The Audio Slideshow is the New Photo Story Package
The depths at which audio can increase the impact of a photo story being shown is without question. The trick is for the photographer to learn how to bring audio to the story in a way that is a compelling, natural component of the story itself.
I come from the old school of photojournalism – shoot compelling images, add your captions and you’re done.
As much as the traditional hard line photo-j types want to rebel, the reality is you better learn how to manage and produce compelling audio to go with your photo stories. Otherwise, you’re going the way of the DoDo in my opinion.
It requires effort to add the audio component to your skill set, but I can tell you first hand once you understand the concepts of producing audio, you’ll realize the value it has in telling your subjects story.
Here’s a story I shot originally as a still photo documentary project back in 1991-92. I resurrected it and added my own audio narrative for how the experience affected my life.
One important trick is keeping your gear at a simple level so that you’re not so overwhelmed by the additional equipment that it prevents you from shooting those compelling images to go with the audio narrative.
Putting together the right audio kit can seem daunting, but the reality is, the gear is pretty straightforward. A quality digital audio recorder with built in mics, a secondary handheld mic and a wired lavaliere and you are more or less in business.
I’ve become a huge fan of Tascam’s audio recorders after having dealt with the inadequacies of the Zoom H1 and H2. I specifically went with the Tascam DR-05 which can be had for less than the Zoom H1, and has more features – at the expense of being slightly larger than the Zoom H1.

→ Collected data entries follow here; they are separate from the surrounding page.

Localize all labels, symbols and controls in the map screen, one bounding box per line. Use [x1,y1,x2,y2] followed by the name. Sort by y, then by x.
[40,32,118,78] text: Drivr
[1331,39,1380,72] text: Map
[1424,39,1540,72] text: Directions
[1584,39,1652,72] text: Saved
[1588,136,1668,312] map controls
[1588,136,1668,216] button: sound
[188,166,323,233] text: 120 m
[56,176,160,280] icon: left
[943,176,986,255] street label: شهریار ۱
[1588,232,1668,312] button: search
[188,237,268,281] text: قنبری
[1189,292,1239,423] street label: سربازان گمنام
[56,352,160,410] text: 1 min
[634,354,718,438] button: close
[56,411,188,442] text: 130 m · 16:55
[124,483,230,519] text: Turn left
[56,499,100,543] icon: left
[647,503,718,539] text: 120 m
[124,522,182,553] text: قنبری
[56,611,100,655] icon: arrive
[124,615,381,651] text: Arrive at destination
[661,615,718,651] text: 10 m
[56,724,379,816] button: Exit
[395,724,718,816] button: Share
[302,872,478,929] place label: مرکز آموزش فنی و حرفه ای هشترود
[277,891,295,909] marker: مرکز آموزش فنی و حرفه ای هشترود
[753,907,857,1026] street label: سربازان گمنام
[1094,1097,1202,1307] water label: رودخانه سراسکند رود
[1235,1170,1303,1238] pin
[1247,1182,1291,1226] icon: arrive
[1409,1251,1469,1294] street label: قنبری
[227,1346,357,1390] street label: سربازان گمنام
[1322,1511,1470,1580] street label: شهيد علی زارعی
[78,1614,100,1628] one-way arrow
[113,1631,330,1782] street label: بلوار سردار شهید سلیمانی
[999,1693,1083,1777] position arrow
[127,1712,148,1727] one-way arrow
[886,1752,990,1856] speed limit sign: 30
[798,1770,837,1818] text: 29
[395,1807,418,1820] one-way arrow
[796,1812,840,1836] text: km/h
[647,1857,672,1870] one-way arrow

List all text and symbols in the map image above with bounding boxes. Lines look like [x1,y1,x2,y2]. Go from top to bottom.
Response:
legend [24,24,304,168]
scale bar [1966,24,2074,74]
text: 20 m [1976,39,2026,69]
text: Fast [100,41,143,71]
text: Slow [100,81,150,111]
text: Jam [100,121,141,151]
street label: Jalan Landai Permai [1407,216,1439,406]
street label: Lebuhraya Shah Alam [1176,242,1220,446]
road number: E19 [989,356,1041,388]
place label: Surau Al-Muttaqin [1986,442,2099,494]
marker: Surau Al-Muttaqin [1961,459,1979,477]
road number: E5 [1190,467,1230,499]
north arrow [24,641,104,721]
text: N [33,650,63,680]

I already have a wired lavaliere, an Audio-Technica lav. The audio quality is ok, but not great. Lastly, I’m building my hand held mics to include the Audio Technica AT8004 omni directional and debating the purchase of either the Rode M3 or AKG C1000 – both of these latter two mics are small diaphragm condenser mics that have the ability to be powered either by phantom or a 9 volt user replaceable battery – something I want to have for on location field recording used in conjunction with the Tascam DR-05. Some have recommended using a shotgun mic such as the Rode NTG-2, but I personally felt I didn’t’ want to purchase one until I determined whether I actually needed it or not. The last bit is getting a 1/8” to XLR adapter cable since the DR-05 has no native XLR ports. And don’t forget some sort of foam windscreen at the bare minimum, and preferably, a wind cutting fuzzy for your mics.
There are those who say spend the money and get something like the Tascam DR-40 or Zoom H4N which has native XLR plugs on the device. The issue is one of size. They are substantially larger, and if you’re a one man band shooter you begin to look at the size and weight of the gear you’re having to carry.
Learning to edit audio to include with your images is much like learning to edit video – without all the overhead associated with it.
I’m not going into the specifics on this but needless to say, the software to produce your audio slideshows is pretty easy to work with. Apps like iMovie for the MAC, Sony Vegas Studio and other more complete video editing applications can get the job done.
It’s my belief that avoiding the use of applications that produce flash based multimedia audio slideshows is important to understand. The Apple iPad doesn’t play flash based content, and with the ever increasing use of tablets, and Adobe abandoning any further development of Flash for mobile devices is more or less the death knell for the technology. This requires you or the editor to render your finished projects into an MP4 file format and use an HTML5 video player to showcase your stories.
I’ll be touching on this last part in a future blog posting but needless to say, if you’re working with WordPress, you’re halfway there with the ability to embed native HTML5 video content on your site.
Still Photographers should be embracing this technology – not running away from it.
Doing so will redefine your capabilities – and in the process, bring a voice to your projects that have never had one before.